The Hawaiian Village was a beautiful open-air tropical setting. There was a pond with some very large bull frogs right next to the bandstand. One night we were playing a certain song and I could hear the frogs going “Rivet, rivet, rivet.” When we stopped playing, the frogs stopped croaking. I thought, “Hmm—is that a coincidence?”
So a little while later I said, “Let’s repeat that tune,” and sure enough the frogs started croaking again. And as a gag, some of the guys spontaneously started doing these bird calls. Afterwards we all had a good laugh: “Hey, that was fun!” But the following day one of the guests came up and said, “Mr. Denny, you know that song you did with the birds and the frogs? Can you do that again?” I said, “What are you talking about?”—then it dawned on me he’d thought that was part of the arrangement.
At the next rehearsal I said, “Okay, fellas, how about if each one of you does a different bird call? I’ll do the frog . . . ” (I had this grooved cylindrical gourd called a guiro, and by holding it up to the microphone and rubbing a pencil in the grooves, it sounded like a frog). We played it the next night, and all evening people kept coming up and saying, “We want to hear the one with the frogs and the birds again!” We must have played that tune thirty times.
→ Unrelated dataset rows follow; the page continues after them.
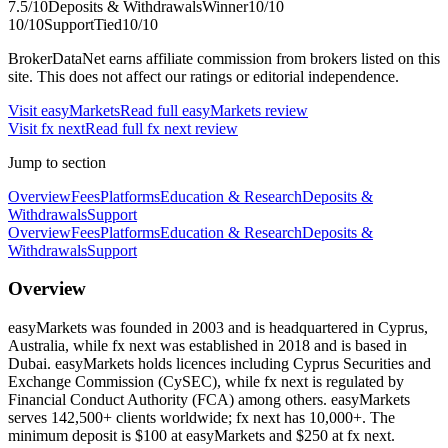
7.5
/10
Deposits & Withdrawals
Winner
10
/10
10
/10
Support
Tied
10
/10
BrokerDataNet earns affiliate commission from brokers listed on this
site. This does not affect our ratings or editorial independence.
Visit
easyMarkets
Read full
easyMarkets
review
Visit
fx next
Read full
fx next
review
Jump to section
Overview
Fees
Platforms
Education & Research
Deposits &
Withdrawals
Support
Overview
Fees
Platforms
Education & Research
Deposits &
Withdrawals
Support
Overview
easyMarkets was founded in 2003 and is headquartered in Cyprus,
Australia, while fx next was established in 2018 and is based in
Dubai. easyMarkets holds licences including Cyprus Securities and
Exchange Commission (CySEC), while fx next is regulated by
Financial Conduct Authority (FCA) among others. easyMarkets
serves 142,500+ clients worldwide; fx next has 10,000+. The
minimum deposit is $100 at easyMarkets and $250 at fx next.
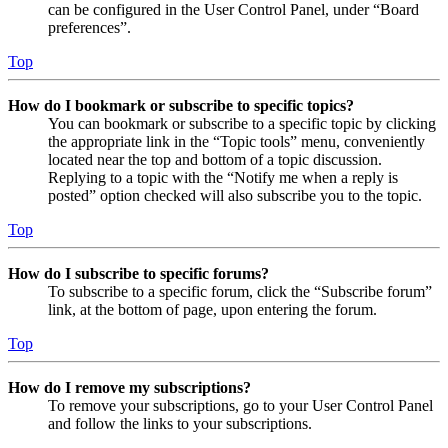
can be configured in the User Control Panel, under “Board
preferences”.
Top
How do I bookmark or subscribe to specific topics?
You can bookmark or subscribe to a specific topic by clicking
the appropriate link in the “Topic tools” menu, conveniently
located near the top and bottom of a topic discussion.
Replying to a topic with the “Notify me when a reply is
posted” option checked will also subscribe you to the topic.
Top
How do I subscribe to specific forums?
To subscribe to a specific forum, click the “Subscribe forum”
link, at the bottom of page, upon entering the forum.
Top
How do I remove my subscriptions?
To remove your subscriptions, go to your User Control Panel
and follow the links to your subscriptions.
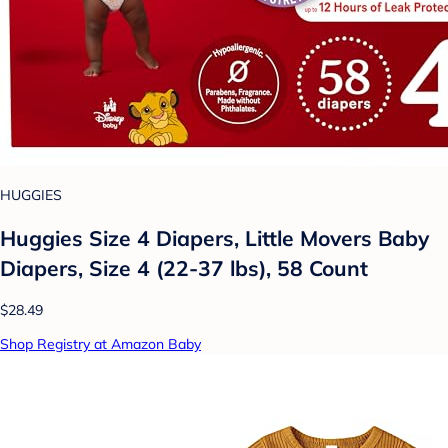
HUGGIES
Huggies Size 4 Diapers, Little Movers Baby
Diapers, Size 4 (22-37 lbs), 58 Count
$28.49
Shop Registry at Amazon Baby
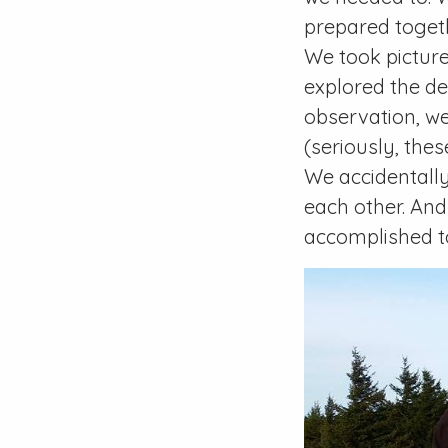
prepared togeth
We took picture
explored the de
observation, we
(seriously, the
We accidentall
each other. And
accomplished t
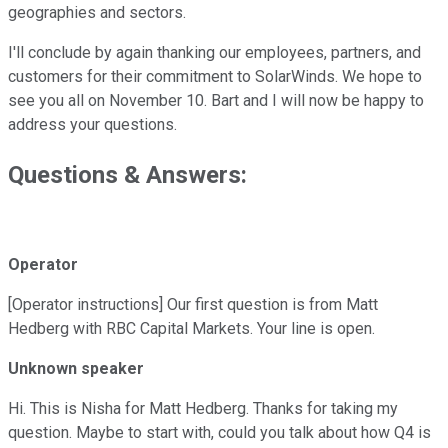
geographies and sectors.
I'll conclude by again thanking our employees, partners, and
customers for their commitment to SolarWinds. We hope to
see you all on November 10. Bart and I will now be happy to
address your questions.
Questions & Answers:
Operator
[Operator instructions] Our first question is from Matt
Hedberg with RBC Capital Markets. Your line is open.
Unknown speaker
Hi. This is Nisha for Matt Hedberg. Thanks for taking my
question. Maybe to start with, could you talk about how Q4 is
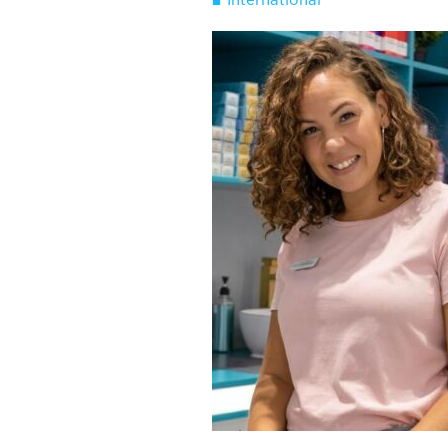
International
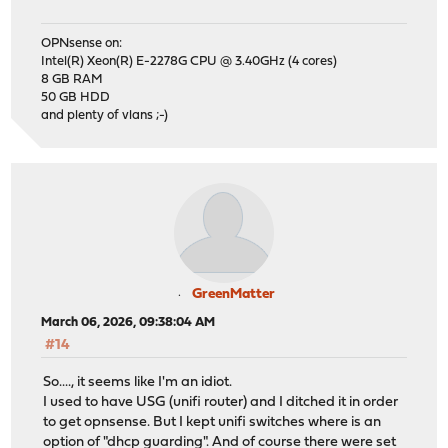
OPNsense on:
Intel(R) Xeon(R) E-2278G CPU @ 3.40GHz (4 cores)
8 GB RAM
50 GB HDD
and plenty of vlans ;-)
GreenMatter
March 06, 2026, 09:38:04 AM
#14
So...., it seems like I'm an idiot.
I used to have USG (unifi router) and I ditched it in order
to get opnsense. But I kept unifi switches where is an
option of "dhcp guarding". And of course there were set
It turned out to be Quiet Village.
Ted Keep, Engineer
Theodore “Ted” Keep was a co-founder of Liberty Records. In his role as chief of engineering at the label and afterward, Keep introduced a number of innovations to commercial sound recording.
During the 1950s, Keep provided the synchronization process that allowed Ross Bagdasarian, Sr. to combine his speed-doubled voice technique with full orchestration on “Witch Doctor” and the series of Chipmunks recordings. For the latter, Keep received Grammy Awards in 1959 and 1960. Keep’s Liberty Studios was the first commercial recording studio to employ solid state mixing equipment, retaining its claim as “the world’s only transistorized recording studio” into 1960.
-Wikipedia
(Bruce Botnick credits Ted Keep for teaching him a thing or two about recording.)